1. Barbès, nascido em Guadalupe, passou parte de sua infância em Carcassonne e sua adolescência no Colégio de Sorèze (Tarn) e herdou uma fortuna confortável de seu pai. Depois de 1830, ele se tornou um ativista ativo da Sociedade dos Direitos Humanos, o que lhe rendeu várias detenções em Paris. Ele fundou com Blanqui a Sociedade Secreta das Famílias e depois, em 1838, a Sociedade das Estações, cuja ação mais significativa foi a insurreição fracassada de 12 de maio de 1839.

Para citar este artigo

Luce-Marie ALBIGÈS, "Armand Barbès prisioneiro no Mont-Saint-Michel (1839-1843)"

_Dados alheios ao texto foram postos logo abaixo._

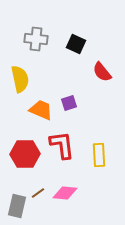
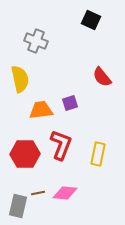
gray cross: moved 2 px down; rotated 15 degrees clockwise
black square: moved 15 px right, 24 px up
red semicircle: moved 5 px down
purple square: moved 1 px right
orange trapezoid: rotated 30 degrees counterclockwise
red L-shape: moved 1 px left; rotated 28 degrees clockwise
yellow rectangle: moved 1 px left, 1 px up; rotated 15 degrees clockwise
brown line: rotated 24 degrees clockwise
gray rectangle: moved 1 px right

Vídeo: Mont Saint-Michel Summer Walk - Grande Rue -4K 60fps


Comentários:

  1. Jedi

    Isso é realmente surpreendente.

  2. Page

    The rating is weak !!!

  3. Bladud

    Muito obrigado pela informação agora, não vou tolerar tais erros.

  4. Voodoonos

    Isso também me preocupa com esse problema. Dando onde posso ler sobre isso?

  5. Yahya

    Lendo o tema?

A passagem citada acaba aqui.